## Exercise goal
Set down each entry from the block beneath, exactly as written.

## Material to process

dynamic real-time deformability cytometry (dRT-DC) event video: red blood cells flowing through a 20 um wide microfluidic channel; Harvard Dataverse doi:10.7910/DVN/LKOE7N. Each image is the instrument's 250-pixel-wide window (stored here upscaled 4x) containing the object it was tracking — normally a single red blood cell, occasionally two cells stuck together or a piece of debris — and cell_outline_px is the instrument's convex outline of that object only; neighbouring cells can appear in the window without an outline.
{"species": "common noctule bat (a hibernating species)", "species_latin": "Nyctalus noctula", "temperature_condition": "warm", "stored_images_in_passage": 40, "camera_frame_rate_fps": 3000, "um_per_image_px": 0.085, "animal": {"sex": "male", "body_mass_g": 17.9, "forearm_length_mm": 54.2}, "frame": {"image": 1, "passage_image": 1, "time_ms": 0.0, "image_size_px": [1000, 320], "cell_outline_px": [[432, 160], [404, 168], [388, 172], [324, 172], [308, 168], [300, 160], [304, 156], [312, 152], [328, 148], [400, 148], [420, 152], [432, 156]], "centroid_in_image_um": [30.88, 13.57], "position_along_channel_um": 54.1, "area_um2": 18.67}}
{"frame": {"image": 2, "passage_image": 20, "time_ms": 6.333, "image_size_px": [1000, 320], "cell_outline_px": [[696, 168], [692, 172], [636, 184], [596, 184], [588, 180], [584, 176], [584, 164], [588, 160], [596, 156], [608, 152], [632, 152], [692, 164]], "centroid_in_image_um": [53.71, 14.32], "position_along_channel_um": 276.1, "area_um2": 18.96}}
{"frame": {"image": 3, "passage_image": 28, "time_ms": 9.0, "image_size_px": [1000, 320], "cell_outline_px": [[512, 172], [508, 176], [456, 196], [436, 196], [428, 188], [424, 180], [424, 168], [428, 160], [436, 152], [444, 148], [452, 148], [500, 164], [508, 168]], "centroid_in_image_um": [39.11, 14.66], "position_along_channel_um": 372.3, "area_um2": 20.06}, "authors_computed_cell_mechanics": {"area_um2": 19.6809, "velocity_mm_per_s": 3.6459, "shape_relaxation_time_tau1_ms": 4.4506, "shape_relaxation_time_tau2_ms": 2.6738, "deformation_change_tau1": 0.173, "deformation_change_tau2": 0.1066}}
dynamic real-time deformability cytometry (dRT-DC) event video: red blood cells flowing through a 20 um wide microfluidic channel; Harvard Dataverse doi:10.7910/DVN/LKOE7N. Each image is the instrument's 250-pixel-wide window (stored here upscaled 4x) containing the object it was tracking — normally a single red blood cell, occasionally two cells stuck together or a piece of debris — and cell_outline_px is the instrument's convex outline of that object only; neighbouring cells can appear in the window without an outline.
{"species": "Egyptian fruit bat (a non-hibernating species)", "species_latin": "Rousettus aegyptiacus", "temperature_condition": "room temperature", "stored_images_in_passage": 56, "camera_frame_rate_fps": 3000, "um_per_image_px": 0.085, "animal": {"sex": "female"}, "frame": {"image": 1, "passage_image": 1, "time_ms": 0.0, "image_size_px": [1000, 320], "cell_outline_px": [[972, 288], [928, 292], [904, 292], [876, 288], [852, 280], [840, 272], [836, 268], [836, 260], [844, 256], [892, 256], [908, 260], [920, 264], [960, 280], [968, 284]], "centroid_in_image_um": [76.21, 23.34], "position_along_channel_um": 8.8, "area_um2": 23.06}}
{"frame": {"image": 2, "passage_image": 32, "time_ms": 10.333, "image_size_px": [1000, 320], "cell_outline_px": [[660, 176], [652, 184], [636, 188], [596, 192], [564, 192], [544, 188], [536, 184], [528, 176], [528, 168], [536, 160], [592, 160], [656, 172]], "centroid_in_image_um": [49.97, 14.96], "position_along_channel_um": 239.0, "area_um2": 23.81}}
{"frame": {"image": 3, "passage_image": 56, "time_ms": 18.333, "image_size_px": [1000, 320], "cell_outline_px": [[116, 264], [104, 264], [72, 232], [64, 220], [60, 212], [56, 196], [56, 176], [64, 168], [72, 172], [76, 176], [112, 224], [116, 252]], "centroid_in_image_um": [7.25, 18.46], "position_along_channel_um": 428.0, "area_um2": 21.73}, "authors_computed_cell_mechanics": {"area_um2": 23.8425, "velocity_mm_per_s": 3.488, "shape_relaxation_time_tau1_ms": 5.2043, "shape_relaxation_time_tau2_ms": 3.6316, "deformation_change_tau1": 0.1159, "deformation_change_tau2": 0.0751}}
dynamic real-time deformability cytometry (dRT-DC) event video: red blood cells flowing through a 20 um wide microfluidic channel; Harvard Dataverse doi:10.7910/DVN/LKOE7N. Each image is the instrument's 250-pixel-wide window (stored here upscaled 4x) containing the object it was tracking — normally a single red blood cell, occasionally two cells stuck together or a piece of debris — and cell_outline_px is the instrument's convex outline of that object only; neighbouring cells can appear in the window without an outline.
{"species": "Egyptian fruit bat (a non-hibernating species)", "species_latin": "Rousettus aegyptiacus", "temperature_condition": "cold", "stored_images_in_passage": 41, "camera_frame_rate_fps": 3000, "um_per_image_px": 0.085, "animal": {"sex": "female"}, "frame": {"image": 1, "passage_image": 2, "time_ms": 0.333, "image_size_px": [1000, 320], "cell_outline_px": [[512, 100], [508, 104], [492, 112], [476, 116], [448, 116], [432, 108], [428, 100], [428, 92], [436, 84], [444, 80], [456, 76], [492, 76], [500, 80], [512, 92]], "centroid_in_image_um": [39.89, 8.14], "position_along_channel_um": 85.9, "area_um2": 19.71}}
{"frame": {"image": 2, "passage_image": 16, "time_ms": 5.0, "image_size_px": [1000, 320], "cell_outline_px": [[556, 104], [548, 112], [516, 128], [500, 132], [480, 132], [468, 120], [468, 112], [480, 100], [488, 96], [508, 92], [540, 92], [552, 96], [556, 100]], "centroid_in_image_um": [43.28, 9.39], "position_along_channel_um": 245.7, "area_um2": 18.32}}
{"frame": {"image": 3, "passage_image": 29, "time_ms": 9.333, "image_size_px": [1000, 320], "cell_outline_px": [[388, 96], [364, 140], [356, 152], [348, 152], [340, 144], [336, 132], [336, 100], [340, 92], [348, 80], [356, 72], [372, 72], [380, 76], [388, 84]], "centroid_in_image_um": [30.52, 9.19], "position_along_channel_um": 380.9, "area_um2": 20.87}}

## Exercise answer
dynamic real-time deformability cytometry (dRT-DC) event video: red blood cells flowing through a 20 um wide microfluidic channel; Harvard Dataverse doi:10.7910/DVN/LKOE7N. Each image is the instrument's 250-pixel-wide window (stored here upscaled 4x) containing the object it was tracking — normally a single red blood cell, occasionally two cells stuck together or a piece of debris — and cell_outline_px is the instrument's convex outline of that object only; neighbouring cells can appear in the window without an outline.
{"species": "common noctule bat (a hibernating species)", "species_latin": "Nyctalus noctula", "temperature_condition": "warm", "stored_images_in_passage": 40, "camera_frame_rate_fps": 3000, "um_per_image_px": 0.085, "animal": {"sex": "male", "body_mass_g": 17.9, "forearm_length_mm": 54.2}, "frame": {"image": 1, "passage_image": 1, "time_ms": 0.0, "image_size_px": [1000, 320], "cell_outline_px": [[432, 160], [404, 168], [388, 172], [324, 172], [308, 168], [300, 160], [304, 156], [312, 152], [328, 148], [400, 148], [420, 152], [432, 156]], "centroid_in_image_um": [30.88, 13.57], "position_along_channel_um": 54.1, "area_um2": 18.67}}
{"frame": {"image": 2, "passage_image": 20, "time_ms": 6.333, "image_size_px": [1000, 320], "cell_outline_px": [[696, 168], [692, 172], [636, 184], [596, 184], [588, 180], [584, 176], [584, 164], [588, 160], [596, 156], [608, 152], [632, 152], [692, 164]], "centroid_in_image_um": [53.71, 14.32], "position_along_channel_um": 276.1, "area_um2": 18.96}}
{"frame": {"image": 3, "passage_image": 28, "time_ms": 9.0, "image_size_px": [1000, 320], "cell_outline_px": [[512, 172], [508, 176], [456, 196], [436, 196], [428, 188], [424, 180], [424, 168], [428, 160], [436, 152], [444, 148], [452, 148], [500, 164], [508, 168]], "centroid_in_image_um": [39.11, 14.66], "position_along_channel_um": 372.3, "area_um2": 20.06}, "authors_computed_cell_mechanics": {"area_um2": 19.6809, "velocity_mm_per_s": 3.6459, "shape_relaxation_time_tau1_ms": 4.4506, "shape_relaxation_time_tau2_ms": 2.6738, "deformation_change_tau1": 0.173, "deformation_change_tau2": 0.1066}}
dynamic real-time deformability cytometry (dRT-DC) event video: red blood cells flowing through a 20 um wide microfluidic channel; Harvard Dataverse doi:10.7910/DVN/LKOE7N. Each image is the instrument's 250-pixel-wide window (stored here upscaled 4x) containing the object it was tracking — normally a single red blood cell, occasionally two cells stuck together or a piece of debris — and cell_outline_px is the instrument's convex outline of that object only; neighbouring cells can appear in the window without an outline.
{"species": "Egyptian fruit bat (a non-hibernating species)", "species_latin": "Rousettus aegyptiacus", "temperature_condition": "room temperature", "stored_images_in_passage": 56, "camera_frame_rate_fps": 3000, "um_per_image_px": 0.085, "animal": {"sex": "female"}, "frame": {"image": 1, "passage_image": 1, "time_ms": 0.0, "image_size_px": [1000, 320], "cell_outline_px": [[972, 288], [928, 292], [904, 292], [876, 288], [852, 280], [840, 272], [836, 268], [836, 260], [844, 256], [892, 256], [908, 260], [920, 264], [960, 280], [968, 284]], "centroid_in_image_um": [76.21, 23.34], "position_along_channel_um": 8.8, "area_um2": 23.06}}
{"frame": {"image": 2, "passage_image": 32, "time_ms": 10.333, "image_size_px": [1000, 320], "cell_outline_px": [[660, 176], [652, 184], [636, 188], [596, 192], [564, 192], [544, 188], [536, 184], [528, 176], [528, 168], [536, 160], [592, 160], [656, 172]], "centroid_in_image_um": [49.97, 14.96], "position_along_channel_um": 239.0, "area_um2": 23.81}}
{"frame": {"image": 3, "passage_image": 56, "time_ms": 18.333, "image_size_px": [1000, 320], "cell_outline_px": [[116, 264], [104, 264], [72, 232], [64, 220], [60, 212], [56, 196], [56, 176], [64, 168], [72, 172], [76, 176], [112, 224], [116, 252]], "centroid_in_image_um": [7.25, 18.46], "position_along_channel_um": 428.0, "area_um2": 21.73}, "authors_computed_cell_mechanics": {"area_um2": 23.8425, "velocity_mm_per_s": 3.488, "shape_relaxation_time_tau1_ms": 5.2043, "shape_relaxation_time_tau2_ms": 3.6316, "deformation_change_tau1": 0.1159, "deformation_change_tau2": 0.0751}}
dynamic real-time deformability cytometry (dRT-DC) event video: red blood cells flowing through a 20 um wide microfluidic channel; Harvard Dataverse doi:10.7910/DVN/LKOE7N. Each image is the instrument's 250-pixel-wide window (stored here upscaled 4x) containing the object it was tracking — normally a single red blood cell, occasionally two cells stuck together or a piece of debris — and cell_outline_px is the instrument's convex outline of that object only; neighbouring cells can appear in the window without an outline.
{"species": "Egyptian fruit bat (a non-hibernating species)", "species_latin": "Rousettus aegyptiacus", "temperature_condition": "cold", "stored_images_in_passage": 41, "camera_frame_rate_fps": 3000, "um_per_image_px": 0.085, "animal": {"sex": "female"}, "frame": {"image": 1, "passage_image": 2, "time_ms": 0.333, "image_size_px": [1000, 320], "cell_outline_px": [[512, 100], [508, 104], [492, 112], [476, 116], [448, 116], [432, 108], [428, 100], [428, 92], [436, 84], [444, 80], [456, 76], [492, 76], [500, 80], [512, 92]], "centroid_in_image_um": [39.89, 8.14], "position_along_channel_um": 85.9, "area_um2": 19.71}}
{"frame": {"image": 2, "passage_image": 16, "time_ms": 5.0, "image_size_px": [1000, 320], "cell_outline_px": [[556, 104], [548, 112], [516, 128], [500, 132], [480, 132], [468, 120], [468, 112], [480, 100], [488, 96], [508, 92], [540, 92], [552, 96], [556, 100]], "centroid_in_image_um": [43.28, 9.39], "position_along_channel_um": 245.7, "area_um2": 18.32}}
{"frame": {"image": 3, "passage_image": 29, "time_ms": 9.333, "image_size_px": [1000, 320], "cell_outline_px": [[388, 96], [364, 140], [356, 152], [348, 152], [340, 144], [336, 132], [336, 100], [340, 92], [348, 80], [356, 72], [372, 72], [380, 76], [388, 84]], "centroid_in_image_um": [30.52, 9.19], "position_along_channel_um": 380.9, "area_um2": 20.87}}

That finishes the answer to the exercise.